## ESTRATTO DELLA FONTE
——
Le due versioni dello standard Euro 5

Lo standard Euro 5 è una normativa europea introdotta il 1° settembre 2009 con l’obiettivo di ridurre le emissioni inquinanti dei veicoli a motore. Questo standard ha preso il posto dell’Euro 4, alzando ulteriormente l’asticella per quanto riguarda la pulizia dei motori, sia a benzina che diesel.

In realtà, non esiste un unico tipo di Euro 5: la normativa si divide in due fasi principali, conosciute come Euro 5a ed Euro 5b. La differenza principale tra le due sta nei limiti di emissione di particolato e ossidi di azoto (NOx), specialmente per i veicoli diesel.

L’Euro 5a è stato il primo passo, applicato ai nuovi modelli omologati a partire dal 2009 e a tutti i nuovi veicoli immatricolati dal 2011. Ha imposto limiti più stringenti rispetto all’Euro 4, ma non ancora sufficienti per risolvere i problemi legati all’inquinamento atmosferico nelle grandi città.

La versione Euro 5b, entrata in vigore a partire dal 2012, ha ulteriormente ridotto le emissioni consentite, soprattutto per i diesel, e ha reso obbligatorio l’uso di filtri antiparticolato in molti casi. Questo passaggio ha rappresentato un miglioramento concreto per la qualità dell’aria.

Se possiedi un’auto immatricolata tra il 2011 e il 2015, è molto probabile che sia Euro 5a o Euro 5b. Conoscere la specifica categoria è importante, soprattutto in città dove si applicano restrizioni alla circolazione in base alla classe ambientale del veicolo.

Insomma, Euro 5 non è un’unica categoria, ma un passo evolutivo composto da due fasi successive, entrambe fondamentali per avvicinarci a veicoli più puliti e sostenibili.
——
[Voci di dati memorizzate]
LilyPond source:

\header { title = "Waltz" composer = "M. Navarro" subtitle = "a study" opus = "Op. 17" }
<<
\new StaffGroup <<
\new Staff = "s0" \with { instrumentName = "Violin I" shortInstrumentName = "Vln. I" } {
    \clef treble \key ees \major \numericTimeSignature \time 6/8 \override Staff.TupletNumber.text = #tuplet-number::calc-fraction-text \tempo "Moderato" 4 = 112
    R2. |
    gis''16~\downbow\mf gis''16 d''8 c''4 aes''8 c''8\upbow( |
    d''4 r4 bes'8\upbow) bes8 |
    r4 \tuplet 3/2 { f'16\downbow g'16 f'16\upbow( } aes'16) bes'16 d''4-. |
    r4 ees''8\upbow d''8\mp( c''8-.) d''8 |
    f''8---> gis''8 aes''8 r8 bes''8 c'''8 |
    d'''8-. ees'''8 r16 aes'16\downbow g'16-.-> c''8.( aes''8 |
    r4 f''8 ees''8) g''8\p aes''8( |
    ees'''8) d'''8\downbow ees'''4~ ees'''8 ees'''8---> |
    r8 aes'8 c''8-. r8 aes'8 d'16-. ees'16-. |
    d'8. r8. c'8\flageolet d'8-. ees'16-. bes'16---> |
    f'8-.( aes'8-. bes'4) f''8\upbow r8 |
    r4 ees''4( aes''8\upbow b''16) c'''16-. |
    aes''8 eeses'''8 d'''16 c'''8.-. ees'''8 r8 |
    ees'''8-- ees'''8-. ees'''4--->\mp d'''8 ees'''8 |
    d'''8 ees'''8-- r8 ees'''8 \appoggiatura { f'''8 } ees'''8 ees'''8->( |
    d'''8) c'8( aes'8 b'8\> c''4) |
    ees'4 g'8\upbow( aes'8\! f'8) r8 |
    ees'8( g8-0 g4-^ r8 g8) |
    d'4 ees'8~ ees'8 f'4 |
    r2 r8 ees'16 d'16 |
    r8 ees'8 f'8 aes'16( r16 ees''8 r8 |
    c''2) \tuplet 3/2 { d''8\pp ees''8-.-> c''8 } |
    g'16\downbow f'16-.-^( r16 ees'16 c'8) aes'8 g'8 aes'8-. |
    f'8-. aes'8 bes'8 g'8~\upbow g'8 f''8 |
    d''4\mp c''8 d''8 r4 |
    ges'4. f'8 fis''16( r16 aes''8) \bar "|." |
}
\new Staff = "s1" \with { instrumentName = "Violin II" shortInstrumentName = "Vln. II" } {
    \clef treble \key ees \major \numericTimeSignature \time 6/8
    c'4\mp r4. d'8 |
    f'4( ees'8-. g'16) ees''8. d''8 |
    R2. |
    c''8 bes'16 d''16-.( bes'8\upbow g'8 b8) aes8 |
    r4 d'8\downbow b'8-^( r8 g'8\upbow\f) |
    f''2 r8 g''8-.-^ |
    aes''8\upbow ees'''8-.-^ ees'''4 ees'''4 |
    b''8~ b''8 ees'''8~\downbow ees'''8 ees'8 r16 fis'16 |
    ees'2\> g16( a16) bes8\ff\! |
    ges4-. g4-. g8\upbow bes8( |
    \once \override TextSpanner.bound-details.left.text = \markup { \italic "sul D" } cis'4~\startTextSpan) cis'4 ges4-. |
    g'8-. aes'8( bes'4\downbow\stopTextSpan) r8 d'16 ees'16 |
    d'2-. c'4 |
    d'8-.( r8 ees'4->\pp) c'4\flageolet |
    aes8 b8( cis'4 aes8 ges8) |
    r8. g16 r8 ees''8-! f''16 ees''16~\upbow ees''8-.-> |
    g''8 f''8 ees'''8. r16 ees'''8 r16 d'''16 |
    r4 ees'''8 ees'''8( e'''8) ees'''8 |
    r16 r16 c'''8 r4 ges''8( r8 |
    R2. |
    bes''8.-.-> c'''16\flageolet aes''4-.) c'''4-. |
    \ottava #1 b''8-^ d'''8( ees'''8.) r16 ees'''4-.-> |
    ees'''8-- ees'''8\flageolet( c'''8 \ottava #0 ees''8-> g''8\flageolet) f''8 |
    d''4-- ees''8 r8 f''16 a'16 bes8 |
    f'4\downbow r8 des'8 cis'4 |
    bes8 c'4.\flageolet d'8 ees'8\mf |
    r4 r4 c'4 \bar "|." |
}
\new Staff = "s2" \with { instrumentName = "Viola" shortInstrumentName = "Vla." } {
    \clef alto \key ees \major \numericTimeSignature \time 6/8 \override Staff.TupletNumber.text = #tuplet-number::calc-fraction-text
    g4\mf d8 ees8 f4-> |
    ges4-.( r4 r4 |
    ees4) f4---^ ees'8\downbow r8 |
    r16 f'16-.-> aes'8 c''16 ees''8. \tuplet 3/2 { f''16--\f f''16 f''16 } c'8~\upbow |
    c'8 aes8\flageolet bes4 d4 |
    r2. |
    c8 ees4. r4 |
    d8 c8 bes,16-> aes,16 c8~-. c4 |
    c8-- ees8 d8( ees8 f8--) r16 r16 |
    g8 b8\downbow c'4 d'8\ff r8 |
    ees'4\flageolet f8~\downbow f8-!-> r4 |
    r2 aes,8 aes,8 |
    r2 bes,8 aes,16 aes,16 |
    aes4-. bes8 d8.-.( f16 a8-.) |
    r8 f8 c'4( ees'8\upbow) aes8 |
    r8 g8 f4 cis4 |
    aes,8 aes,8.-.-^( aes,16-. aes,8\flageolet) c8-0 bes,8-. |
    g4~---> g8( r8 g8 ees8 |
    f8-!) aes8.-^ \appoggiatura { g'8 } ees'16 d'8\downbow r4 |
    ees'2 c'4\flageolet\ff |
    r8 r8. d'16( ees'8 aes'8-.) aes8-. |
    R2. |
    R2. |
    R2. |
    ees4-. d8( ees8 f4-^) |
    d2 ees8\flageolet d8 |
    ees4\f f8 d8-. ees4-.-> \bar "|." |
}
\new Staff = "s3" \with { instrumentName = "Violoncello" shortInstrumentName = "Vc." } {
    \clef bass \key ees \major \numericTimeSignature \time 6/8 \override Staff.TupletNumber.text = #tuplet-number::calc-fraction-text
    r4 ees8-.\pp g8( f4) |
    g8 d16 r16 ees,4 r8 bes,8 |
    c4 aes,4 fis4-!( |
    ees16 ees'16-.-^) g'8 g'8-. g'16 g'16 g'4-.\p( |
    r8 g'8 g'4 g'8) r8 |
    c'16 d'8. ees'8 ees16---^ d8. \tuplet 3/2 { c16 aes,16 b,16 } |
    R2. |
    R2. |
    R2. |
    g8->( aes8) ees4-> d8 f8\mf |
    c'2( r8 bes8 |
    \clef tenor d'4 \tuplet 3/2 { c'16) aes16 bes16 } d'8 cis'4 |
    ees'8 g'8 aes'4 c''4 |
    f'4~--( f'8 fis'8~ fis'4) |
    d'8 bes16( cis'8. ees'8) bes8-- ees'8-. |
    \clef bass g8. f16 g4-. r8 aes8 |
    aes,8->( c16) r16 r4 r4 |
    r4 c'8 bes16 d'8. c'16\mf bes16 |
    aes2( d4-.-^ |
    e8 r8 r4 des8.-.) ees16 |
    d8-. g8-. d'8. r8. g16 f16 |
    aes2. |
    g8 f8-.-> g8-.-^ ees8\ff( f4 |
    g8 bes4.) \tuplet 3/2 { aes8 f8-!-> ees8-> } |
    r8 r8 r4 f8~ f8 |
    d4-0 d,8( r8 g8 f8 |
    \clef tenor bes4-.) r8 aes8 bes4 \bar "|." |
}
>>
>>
——
## ESERCIZI PROPOSTI
1 > Nel testo sullo standard Euro 5, sostituisci "filtri antiparticolato" con "catalizzatori" e ricopia il brano tra "La versione Euro" e "la qualità dell’aria.", estremi inclusi.
2 > Indica se le seguenti affermazioni concordano con il testo sullo standard Euro 5, rispondendo sì o no e citando le parole decisive del testo.
(a) Lo standard Euro 5 è stato introdotto il 1° settembre 2009.
(b) L'Euro 5b è entrato in vigore a partire dal 2011.
(c) L'Euro 5a ha imposto limiti meno stringenti dell'Euro 4.
L'elenco proviene da una fonte diversa dal testo sullo standard Euro 5.

## SOLUZIONI DEGLI ESERCIZI
1 >
La versione Euro 5b, entrata in vigore a partire dal 2012, ha ulteriormente ridotto le emissioni consentite, soprattutto per i diesel, e ha reso obbligatorio l’uso di catalizzatori in molti casi. Questo passaggio ha rappresentato un miglioramento concreto per la qualità dell’aria.

2 >
(a) Sì: "introdotta il 1° settembre 2009".
(b) No: "entrata in vigore a partire dal 2012".
(c) No: "Ha imposto limiti più stringenti rispetto all’Euro 4".